Taking steps to help oneself can enable individuals with ADHD to overcome their disorder. Nevertheless, despite the available facts, there are those who deny the existence of ADHD. The viewpoint they hold is understandable given that ADHD seems to be less prevalent in other countries. Angela Southall, a children's psychologist, states that 90% of Ritalin prescriptions worldwide are issued in the United States (Southhall). This clearly indicates that ADHD is more widespread in the United States compared to any other country.
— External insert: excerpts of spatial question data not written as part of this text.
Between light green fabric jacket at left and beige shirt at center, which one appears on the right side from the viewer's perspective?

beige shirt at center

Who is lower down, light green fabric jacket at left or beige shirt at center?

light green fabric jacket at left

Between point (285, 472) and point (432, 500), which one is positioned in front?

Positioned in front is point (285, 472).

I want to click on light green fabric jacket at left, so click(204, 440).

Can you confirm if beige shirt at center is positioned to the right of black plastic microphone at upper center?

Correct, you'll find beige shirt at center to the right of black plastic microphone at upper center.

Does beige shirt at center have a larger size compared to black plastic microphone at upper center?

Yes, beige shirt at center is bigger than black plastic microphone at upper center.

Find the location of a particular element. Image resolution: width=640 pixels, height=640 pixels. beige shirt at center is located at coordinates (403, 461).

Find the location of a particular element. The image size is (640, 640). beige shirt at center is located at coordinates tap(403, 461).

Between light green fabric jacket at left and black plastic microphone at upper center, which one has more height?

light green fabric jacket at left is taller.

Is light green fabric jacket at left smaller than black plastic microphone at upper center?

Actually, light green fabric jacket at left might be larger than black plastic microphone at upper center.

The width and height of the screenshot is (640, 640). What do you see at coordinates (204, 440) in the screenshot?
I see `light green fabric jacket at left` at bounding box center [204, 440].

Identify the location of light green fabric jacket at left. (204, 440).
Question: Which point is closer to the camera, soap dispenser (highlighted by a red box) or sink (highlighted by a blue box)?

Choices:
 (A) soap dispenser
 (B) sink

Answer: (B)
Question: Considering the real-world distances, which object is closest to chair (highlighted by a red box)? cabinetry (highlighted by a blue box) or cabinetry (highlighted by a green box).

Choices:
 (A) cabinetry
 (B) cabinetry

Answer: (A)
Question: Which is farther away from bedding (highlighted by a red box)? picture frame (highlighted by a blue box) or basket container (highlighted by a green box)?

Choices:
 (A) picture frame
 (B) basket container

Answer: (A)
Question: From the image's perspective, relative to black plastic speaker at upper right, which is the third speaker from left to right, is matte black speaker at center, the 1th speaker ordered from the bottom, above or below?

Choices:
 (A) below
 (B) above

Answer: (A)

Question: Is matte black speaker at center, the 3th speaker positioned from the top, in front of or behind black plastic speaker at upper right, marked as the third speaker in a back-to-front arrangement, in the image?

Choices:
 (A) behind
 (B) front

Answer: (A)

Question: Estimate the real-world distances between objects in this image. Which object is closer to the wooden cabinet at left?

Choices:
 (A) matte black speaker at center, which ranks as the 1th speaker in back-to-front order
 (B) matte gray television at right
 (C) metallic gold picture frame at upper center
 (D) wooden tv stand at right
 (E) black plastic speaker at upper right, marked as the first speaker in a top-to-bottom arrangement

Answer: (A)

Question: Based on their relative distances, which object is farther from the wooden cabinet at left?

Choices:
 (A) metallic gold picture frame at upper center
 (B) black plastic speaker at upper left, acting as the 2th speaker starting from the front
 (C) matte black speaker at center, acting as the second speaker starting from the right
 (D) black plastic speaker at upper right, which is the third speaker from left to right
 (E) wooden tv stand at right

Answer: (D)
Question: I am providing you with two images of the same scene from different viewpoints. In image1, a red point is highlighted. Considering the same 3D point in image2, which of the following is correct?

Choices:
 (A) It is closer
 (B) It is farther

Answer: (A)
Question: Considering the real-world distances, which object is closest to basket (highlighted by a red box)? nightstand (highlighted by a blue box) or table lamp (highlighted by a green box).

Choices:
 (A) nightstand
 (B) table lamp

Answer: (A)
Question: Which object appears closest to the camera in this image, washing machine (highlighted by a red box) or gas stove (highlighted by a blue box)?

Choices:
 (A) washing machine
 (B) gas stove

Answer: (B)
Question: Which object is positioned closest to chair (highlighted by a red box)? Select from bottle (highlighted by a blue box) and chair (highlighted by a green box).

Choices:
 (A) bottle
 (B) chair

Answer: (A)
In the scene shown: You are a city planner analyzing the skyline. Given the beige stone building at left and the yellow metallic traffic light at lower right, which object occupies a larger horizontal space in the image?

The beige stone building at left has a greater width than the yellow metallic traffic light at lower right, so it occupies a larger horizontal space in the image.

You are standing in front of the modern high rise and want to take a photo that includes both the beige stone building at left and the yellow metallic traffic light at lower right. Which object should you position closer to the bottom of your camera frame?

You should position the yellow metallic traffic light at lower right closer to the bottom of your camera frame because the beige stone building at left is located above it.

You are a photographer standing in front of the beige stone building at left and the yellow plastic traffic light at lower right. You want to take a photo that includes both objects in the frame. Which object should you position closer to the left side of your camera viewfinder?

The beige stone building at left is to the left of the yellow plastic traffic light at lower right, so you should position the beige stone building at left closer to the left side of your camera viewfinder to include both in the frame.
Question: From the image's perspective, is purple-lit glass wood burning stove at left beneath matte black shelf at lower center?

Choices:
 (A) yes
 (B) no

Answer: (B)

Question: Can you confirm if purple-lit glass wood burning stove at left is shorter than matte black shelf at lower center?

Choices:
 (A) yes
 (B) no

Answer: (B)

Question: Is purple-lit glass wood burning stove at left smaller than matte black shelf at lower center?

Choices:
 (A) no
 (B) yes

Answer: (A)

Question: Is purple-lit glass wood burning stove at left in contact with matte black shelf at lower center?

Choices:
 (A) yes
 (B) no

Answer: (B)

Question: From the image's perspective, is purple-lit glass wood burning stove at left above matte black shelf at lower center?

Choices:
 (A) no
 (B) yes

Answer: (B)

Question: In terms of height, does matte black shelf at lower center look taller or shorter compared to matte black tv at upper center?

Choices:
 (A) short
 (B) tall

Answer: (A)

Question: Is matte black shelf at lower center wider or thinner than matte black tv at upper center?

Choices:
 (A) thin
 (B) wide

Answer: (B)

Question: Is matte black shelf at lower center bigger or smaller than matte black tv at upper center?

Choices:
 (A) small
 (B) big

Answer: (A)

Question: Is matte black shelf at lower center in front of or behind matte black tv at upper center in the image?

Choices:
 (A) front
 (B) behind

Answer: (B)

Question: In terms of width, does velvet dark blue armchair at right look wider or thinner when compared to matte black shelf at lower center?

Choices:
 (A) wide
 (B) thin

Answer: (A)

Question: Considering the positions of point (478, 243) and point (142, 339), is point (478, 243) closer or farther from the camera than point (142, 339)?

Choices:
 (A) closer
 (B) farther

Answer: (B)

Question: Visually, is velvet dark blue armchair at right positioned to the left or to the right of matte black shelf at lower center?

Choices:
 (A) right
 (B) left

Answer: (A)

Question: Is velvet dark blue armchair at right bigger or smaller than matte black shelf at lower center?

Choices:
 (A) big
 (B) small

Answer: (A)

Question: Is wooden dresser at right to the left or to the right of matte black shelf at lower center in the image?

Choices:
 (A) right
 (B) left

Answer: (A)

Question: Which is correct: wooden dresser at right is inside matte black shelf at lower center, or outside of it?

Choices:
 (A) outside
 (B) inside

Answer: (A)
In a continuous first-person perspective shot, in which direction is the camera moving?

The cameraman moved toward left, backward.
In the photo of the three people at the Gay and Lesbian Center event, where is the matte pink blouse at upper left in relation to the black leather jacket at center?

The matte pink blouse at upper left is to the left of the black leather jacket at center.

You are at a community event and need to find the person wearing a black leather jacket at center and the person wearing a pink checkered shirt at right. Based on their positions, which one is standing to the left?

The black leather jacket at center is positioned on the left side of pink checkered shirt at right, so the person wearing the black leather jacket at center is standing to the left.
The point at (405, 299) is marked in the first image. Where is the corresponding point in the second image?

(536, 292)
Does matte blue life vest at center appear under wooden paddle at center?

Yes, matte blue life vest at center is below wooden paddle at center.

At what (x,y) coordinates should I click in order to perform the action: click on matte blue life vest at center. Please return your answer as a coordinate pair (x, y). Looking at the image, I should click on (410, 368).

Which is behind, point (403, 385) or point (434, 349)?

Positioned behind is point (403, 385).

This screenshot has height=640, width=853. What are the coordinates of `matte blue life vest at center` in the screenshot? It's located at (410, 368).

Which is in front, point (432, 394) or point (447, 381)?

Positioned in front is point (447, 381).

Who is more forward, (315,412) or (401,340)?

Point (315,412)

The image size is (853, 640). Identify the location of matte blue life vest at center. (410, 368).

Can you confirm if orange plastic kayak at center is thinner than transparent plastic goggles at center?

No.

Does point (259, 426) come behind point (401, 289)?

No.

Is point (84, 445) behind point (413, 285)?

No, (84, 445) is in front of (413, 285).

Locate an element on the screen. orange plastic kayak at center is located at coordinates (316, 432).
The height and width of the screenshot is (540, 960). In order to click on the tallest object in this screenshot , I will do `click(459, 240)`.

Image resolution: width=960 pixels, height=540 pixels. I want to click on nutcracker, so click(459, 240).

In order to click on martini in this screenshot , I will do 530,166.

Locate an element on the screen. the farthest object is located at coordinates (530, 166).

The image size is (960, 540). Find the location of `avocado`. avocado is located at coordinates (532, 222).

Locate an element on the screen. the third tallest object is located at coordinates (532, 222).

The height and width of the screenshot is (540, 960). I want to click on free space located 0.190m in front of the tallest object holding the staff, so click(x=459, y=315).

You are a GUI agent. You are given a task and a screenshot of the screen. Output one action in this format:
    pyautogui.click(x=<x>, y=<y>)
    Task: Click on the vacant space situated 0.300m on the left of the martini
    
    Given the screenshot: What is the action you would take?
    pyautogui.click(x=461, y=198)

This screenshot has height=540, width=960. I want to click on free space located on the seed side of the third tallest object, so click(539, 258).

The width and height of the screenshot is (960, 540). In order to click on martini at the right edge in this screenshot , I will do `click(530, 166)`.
Many individuals think that ADHD is a fabrication orchestrated by the pharmaceutical industry in the United States, regarded as a form of deception. This perspective is even bolstered by the opposing stance, as it seems that pharmaceutical companies are strategically promoting their ADHD medications in the United States to achieve broad acceptance. However, those who object to this viewpoint do not doubt the existence of ADHD itself. The disorder's concept had already been established prior to the introduction of pharmaceutical treatments. Another prevalent objection towards ADHD pertains to the medications employed for its treatment.

People are questioning the use of stimulants for treating hyperactive children with ADHD due to their undesirable side effects. Commonly observed side effects include motor tics, insomnia, and loss of appetite. These medications are also highly addictive, raising concerns

about substance abuse. The presence of these side effects prompts speculation about potential long-term consequences.

Stimulant medications should be used responsibly and by the proper individuals to guarantee safe treatment. One common argument against the legitimacy of ADHD is that it simply mirrors a child's innate behavior. Some individuals are against classifying a child or adult with a specific disorder based on their actions. They argue that a child's behavior is shaped by their upbringing, implying that subpar academic performance stems directly from inadequate parenting. Although this may hold true for certain children, it certainly does not encompass all.

Parents often try to address their child's behavior before seeking a medical diagnosis, but diagnosing ADHD is a complex and thorough process. It requires extensive research to gain an understanding of this multifaceted disorder. The diagnosis involves evaluating impulsiveness, inattention, and hyperactivity levels using a checklist of symptoms.

According to an article on ADHD, the diagnosis process for this condition comprises five parts. It is crucial to note that all symptoms must be more severe than those of another individual at a similar level of development. Goldstein and Naglieri (860) outline these five parts, labeled as A through E. Part A consists of the commonly mentioned 18 diagnostic symptoms. Part B necessitates that symptoms cause impairment before age 7. Part C indicates that the impairment must be present in two or more settings. Part D emphasizes the requirement for clear evidence of significant impairment in social, academic, or occupational function. Lastly, Part E specifies that symptoms should not occur exclusively during other conditions' course or be better explained by other mental disorders. This

diagnosis process can pose challenges in determining whether an individual has ADHD or not (Goldstein and Naglieri 860). Examining the 18 diagnostic symptoms of ADHD aids in comprehending its impact on an individual's life. The American Psychiatric Association categorizes these symptoms under the inattention category of ADHD.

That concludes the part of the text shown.